* [Your objective]:
Please restate the listing word for word, omitting the images.

* [Data for this exercise]:
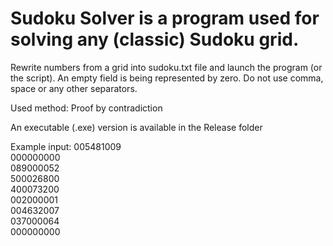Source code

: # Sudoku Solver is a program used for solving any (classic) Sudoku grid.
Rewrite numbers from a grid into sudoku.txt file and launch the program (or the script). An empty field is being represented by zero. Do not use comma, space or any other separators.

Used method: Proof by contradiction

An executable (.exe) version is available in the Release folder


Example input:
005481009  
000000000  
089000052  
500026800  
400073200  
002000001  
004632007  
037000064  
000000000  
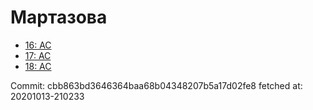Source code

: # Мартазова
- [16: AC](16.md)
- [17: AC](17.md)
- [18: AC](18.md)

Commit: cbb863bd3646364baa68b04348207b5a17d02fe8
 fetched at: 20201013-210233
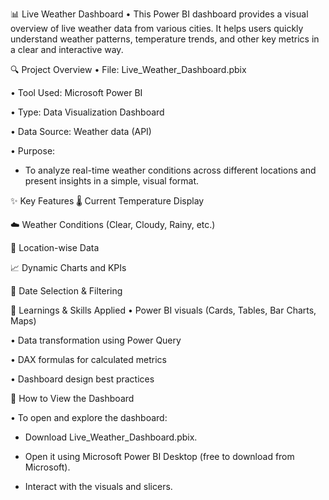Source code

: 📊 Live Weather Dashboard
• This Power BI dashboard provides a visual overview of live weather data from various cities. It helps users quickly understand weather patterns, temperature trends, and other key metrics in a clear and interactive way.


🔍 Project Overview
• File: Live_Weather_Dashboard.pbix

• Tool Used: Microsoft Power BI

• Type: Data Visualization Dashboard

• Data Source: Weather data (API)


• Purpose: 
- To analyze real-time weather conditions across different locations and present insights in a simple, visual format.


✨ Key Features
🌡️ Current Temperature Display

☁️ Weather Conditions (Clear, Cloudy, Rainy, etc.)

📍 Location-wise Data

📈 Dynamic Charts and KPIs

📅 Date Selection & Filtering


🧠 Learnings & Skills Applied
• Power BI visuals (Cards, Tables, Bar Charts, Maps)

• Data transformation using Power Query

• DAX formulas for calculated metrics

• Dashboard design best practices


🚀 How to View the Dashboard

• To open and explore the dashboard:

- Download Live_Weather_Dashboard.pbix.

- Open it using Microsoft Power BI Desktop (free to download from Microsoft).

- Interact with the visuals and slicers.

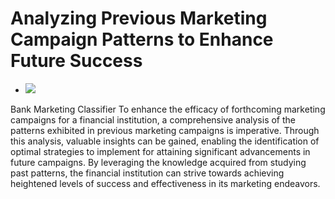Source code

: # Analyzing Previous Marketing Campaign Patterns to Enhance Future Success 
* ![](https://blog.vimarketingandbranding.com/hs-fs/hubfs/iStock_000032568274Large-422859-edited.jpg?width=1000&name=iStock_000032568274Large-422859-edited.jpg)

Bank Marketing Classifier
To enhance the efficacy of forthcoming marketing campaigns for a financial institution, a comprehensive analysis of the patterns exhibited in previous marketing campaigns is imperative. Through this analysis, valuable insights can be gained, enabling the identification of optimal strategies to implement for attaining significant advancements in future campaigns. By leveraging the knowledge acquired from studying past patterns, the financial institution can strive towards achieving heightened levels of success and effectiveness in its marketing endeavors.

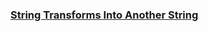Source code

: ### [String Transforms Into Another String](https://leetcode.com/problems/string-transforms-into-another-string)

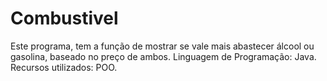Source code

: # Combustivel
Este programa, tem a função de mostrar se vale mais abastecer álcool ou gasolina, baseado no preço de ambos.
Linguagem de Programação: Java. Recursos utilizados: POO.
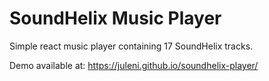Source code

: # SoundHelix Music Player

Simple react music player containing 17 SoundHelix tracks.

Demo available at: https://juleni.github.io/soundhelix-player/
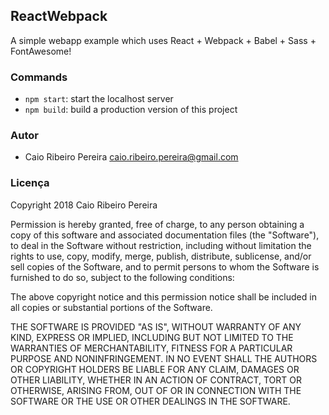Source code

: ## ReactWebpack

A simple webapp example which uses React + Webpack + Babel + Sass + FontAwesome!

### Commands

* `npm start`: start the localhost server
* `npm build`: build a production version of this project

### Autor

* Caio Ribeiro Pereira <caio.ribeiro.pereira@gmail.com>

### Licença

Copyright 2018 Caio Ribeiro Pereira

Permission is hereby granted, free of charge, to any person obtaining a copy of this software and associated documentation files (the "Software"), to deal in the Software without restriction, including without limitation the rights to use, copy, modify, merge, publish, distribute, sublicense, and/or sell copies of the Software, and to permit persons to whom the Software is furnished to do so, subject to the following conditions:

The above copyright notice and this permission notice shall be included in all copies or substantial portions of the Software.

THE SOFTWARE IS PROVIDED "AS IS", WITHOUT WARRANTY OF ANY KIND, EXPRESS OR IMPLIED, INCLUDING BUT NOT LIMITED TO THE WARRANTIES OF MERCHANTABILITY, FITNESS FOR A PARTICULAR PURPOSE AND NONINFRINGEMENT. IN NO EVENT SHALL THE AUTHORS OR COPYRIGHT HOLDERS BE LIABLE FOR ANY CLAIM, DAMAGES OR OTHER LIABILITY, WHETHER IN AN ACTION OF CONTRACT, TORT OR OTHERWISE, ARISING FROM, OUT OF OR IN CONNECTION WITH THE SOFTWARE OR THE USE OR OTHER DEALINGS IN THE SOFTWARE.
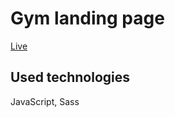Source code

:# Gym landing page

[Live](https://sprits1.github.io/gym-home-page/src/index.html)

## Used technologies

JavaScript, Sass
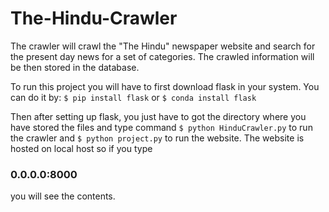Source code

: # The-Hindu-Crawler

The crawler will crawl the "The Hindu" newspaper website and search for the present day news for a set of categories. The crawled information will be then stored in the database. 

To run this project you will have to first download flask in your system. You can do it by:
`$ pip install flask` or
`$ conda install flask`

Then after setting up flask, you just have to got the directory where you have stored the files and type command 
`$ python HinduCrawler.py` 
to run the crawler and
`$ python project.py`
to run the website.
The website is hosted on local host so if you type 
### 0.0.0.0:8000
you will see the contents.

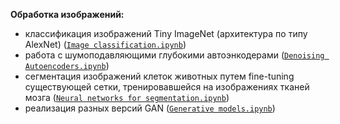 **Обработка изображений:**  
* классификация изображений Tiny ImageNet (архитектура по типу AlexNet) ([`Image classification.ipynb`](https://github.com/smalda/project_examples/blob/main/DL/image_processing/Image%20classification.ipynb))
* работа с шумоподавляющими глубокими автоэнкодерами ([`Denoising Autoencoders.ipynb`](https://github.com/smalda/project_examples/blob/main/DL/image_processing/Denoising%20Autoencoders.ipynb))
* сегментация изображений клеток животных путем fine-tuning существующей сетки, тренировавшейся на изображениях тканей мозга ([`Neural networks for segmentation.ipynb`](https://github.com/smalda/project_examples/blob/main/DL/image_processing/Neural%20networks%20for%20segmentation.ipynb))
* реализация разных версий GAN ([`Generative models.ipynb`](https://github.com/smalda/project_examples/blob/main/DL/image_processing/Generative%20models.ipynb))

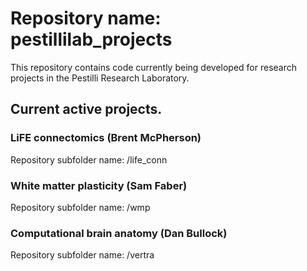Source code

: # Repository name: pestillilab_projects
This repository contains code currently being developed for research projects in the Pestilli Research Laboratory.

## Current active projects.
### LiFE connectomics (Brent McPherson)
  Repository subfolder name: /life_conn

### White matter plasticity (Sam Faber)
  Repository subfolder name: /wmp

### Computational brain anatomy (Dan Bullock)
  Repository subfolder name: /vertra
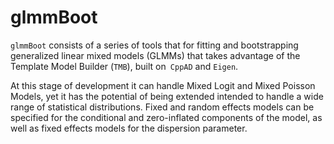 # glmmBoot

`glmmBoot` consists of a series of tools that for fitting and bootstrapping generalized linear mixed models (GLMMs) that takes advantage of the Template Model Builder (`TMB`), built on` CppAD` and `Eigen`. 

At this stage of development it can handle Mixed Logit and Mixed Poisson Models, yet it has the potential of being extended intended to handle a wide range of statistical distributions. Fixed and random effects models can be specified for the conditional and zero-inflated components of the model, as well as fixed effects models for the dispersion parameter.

* [Response area]:
Source code

: # Sudoku Solver is a program used for solving any (classic) Sudoku grid.
Rewrite numbers from a grid into sudoku.txt file and launch the program (or the script). An empty field is being represented by zero. Do not use comma, space or any other separators.

Used method: Proof by contradiction

An executable (.exe) version is available in the Release folder


Example input:
005481009  
000000000  
089000052  
500026800  
400073200  
002000001  
004632007  
037000064  
000000000  
Source code

: # Мартазова
- [16: AC](16.md)
- [17: AC](17.md)
- [18: AC](18.md)

Commit: cbb863bd3646364baa68b04348207b5a17d02fe8
 fetched at: 20201013-210233
Source code

: 📊 Live Weather Dashboard
• This Power BI dashboard provides a visual overview of live weather data from various cities. It helps users quickly understand weather patterns, temperature trends, and other key metrics in a clear and interactive way.


🔍 Project Overview
• File: Live_Weather_Dashboard.pbix

• Tool Used: Microsoft Power BI

• Type: Data Visualization Dashboard

• Data Source: Weather data (API)


• Purpose: 
- To analyze real-time weather conditions across different locations and present insights in a simple, visual format.


✨ Key Features
🌡️ Current Temperature Display

☁️ Weather Conditions (Clear, Cloudy, Rainy, etc.)

📍 Location-wise Data

📈 Dynamic Charts and KPIs

📅 Date Selection & Filtering


🧠 Learnings & Skills Applied
• Power BI visuals (Cards, Tables, Bar Charts, Maps)

• Data transformation using Power Query

• DAX formulas for calculated metrics

• Dashboard design best practices


🚀 How to View the Dashboard

• To open and explore the dashboard:

- Download Live_Weather_Dashboard.pbix.

- Open it using Microsoft Power BI Desktop (free to download from Microsoft).

- Interact with the visuals and slicers.

Source code

: # Analyzing Previous Marketing Campaign Patterns to Enhance Future Success 
* ![](https://blog.vimarketingandbranding.com/hs-fs/hubfs/iStock_000032568274Large-422859-edited.jpg?width=1000&name=iStock_000032568274Large-422859-edited.jpg)

Bank Marketing Classifier
To enhance the efficacy of forthcoming marketing campaigns for a financial institution, a comprehensive analysis of the patterns exhibited in previous marketing campaigns is imperative. Through this analysis, valuable insights can be gained, enabling the identification of optimal strategies to implement for attaining significant advancements in future campaigns. By leveraging the knowledge acquired from studying past patterns, the financial institution can strive towards achieving heightened levels of success and effectiveness in its marketing endeavors.

Source code

: ### [String Transforms Into Another String](https://leetcode.com/problems/string-transforms-into-another-string)

Source code

: # Combustivel
Este programa, tem a função de mostrar se vale mais abastecer álcool ou gasolina, baseado no preço de ambos.
Linguagem de Programação: Java. Recursos utilizados: POO.
Source code

: # SoundHelix Music Player

Simple react music player containing 17 SoundHelix tracks.

Demo available at: https://juleni.github.io/soundhelix-player/
Source code

: ## ReactWebpack

A simple webapp example which uses React + Webpack + Babel + Sass + FontAwesome!

### Commands

* `npm start`: start the localhost server
* `npm build`: build a production version of this project

### Autor

* Caio Ribeiro Pereira <caio.ribeiro.pereira@gmail.com>

### Licença

Copyright 2018 Caio Ribeiro Pereira

Permission is hereby granted, free of charge, to any person obtaining a copy of this software and associated documentation files (the "Software"), to deal in the Software without restriction, including without limitation the rights to use, copy, modify, merge, publish, distribute, sublicense, and/or sell copies of the Software, and to permit persons to whom the Software is furnished to do so, subject to the following conditions:

The above copyright notice and this permission notice shall be included in all copies or substantial portions of the Software.

THE SOFTWARE IS PROVIDED "AS IS", WITHOUT WARRANTY OF ANY KIND, EXPRESS OR IMPLIED, INCLUDING BUT NOT LIMITED TO THE WARRANTIES OF MERCHANTABILITY, FITNESS FOR A PARTICULAR PURPOSE AND NONINFRINGEMENT. IN NO EVENT SHALL THE AUTHORS OR COPYRIGHT HOLDERS BE LIABLE FOR ANY CLAIM, DAMAGES OR OTHER LIABILITY, WHETHER IN AN ACTION OF CONTRACT, TORT OR OTHERWISE, ARISING FROM, OUT OF OR IN CONNECTION WITH THE SOFTWARE OR THE USE OR OTHER DEALINGS IN THE SOFTWARE.
Source code

:# Gym landing page

[Live](https://sprits1.github.io/gym-home-page/src/index.html)

## Used technologies

JavaScript, Sass
Source code

: # The-Hindu-Crawler

The crawler will crawl the "The Hindu" newspaper website and search for the present day news for a set of categories. The crawled information will be then stored in the database. 

To run this project you will have to first download flask in your system. You can do it by:
`$ pip install flask` or
`$ conda install flask`

Then after setting up flask, you just have to got the directory where you have stored the files and type command 
`$ python HinduCrawler.py` 
to run the crawler and
`$ python project.py`
to run the website.
The website is hosted on local host so if you type 
### 0.0.0.0:8000
you will see the contents.

 **Обработка изображений:**  
* классификация изображений Tiny ImageNet (архитектура по типу AlexNet) ([`Image classification.ipynb`](https://github.com/smalda/project_examples/blob/main/DL/image_processing/Image%20classification.ipynb))
* работа с шумоподавляющими глубокими автоэнкодерами ([`Denoising Autoencoders.ipynb`](https://github.com/smalda/project_examples/blob/main/DL/image_processing/Denoising%20Autoencoders.ipynb))
* сегментация изображений клеток животных путем fine-tuning существующей сетки, тренировавшейся на изображениях тканей мозга ([`Neural networks for segmentation.ipynb`](https://github.com/smalda/project_examples/blob/main/DL/image_processing/Neural%20networks%20for%20segmentation.ipynb))
* реализация разных версий GAN ([`Generative models.ipynb`](https://github.com/smalda/project_examples/blob/main/DL/image_processing/Generative%20models.ipynb))

Source code

: # Repository name: pestillilab_projects
This repository contains code currently being developed for research projects in the Pestilli Research Laboratory.

## Current active projects.
### LiFE connectomics (Brent McPherson)
  Repository subfolder name: /life_conn

### White matter plasticity (Sam Faber)
  Repository subfolder name: /wmp

### Computational brain anatomy (Dan Bullock)
  Repository subfolder name: /vertra
 # glmmBoot

`glmmBoot` consists of a series of tools that for fitting and bootstrapping generalized linear mixed models (GLMMs) that takes advantage of the Template Model Builder (`TMB`), built on` CppAD` and `Eigen`. 

At this stage of development it can handle Mixed Logit and Mixed Poisson Models, yet it has the potential of being extended intended to handle a wide range of statistical distributions. Fixed and random effects models can be specified for the conditional and zero-inflated components of the model, as well as fixed effects models for the dispersion parameter.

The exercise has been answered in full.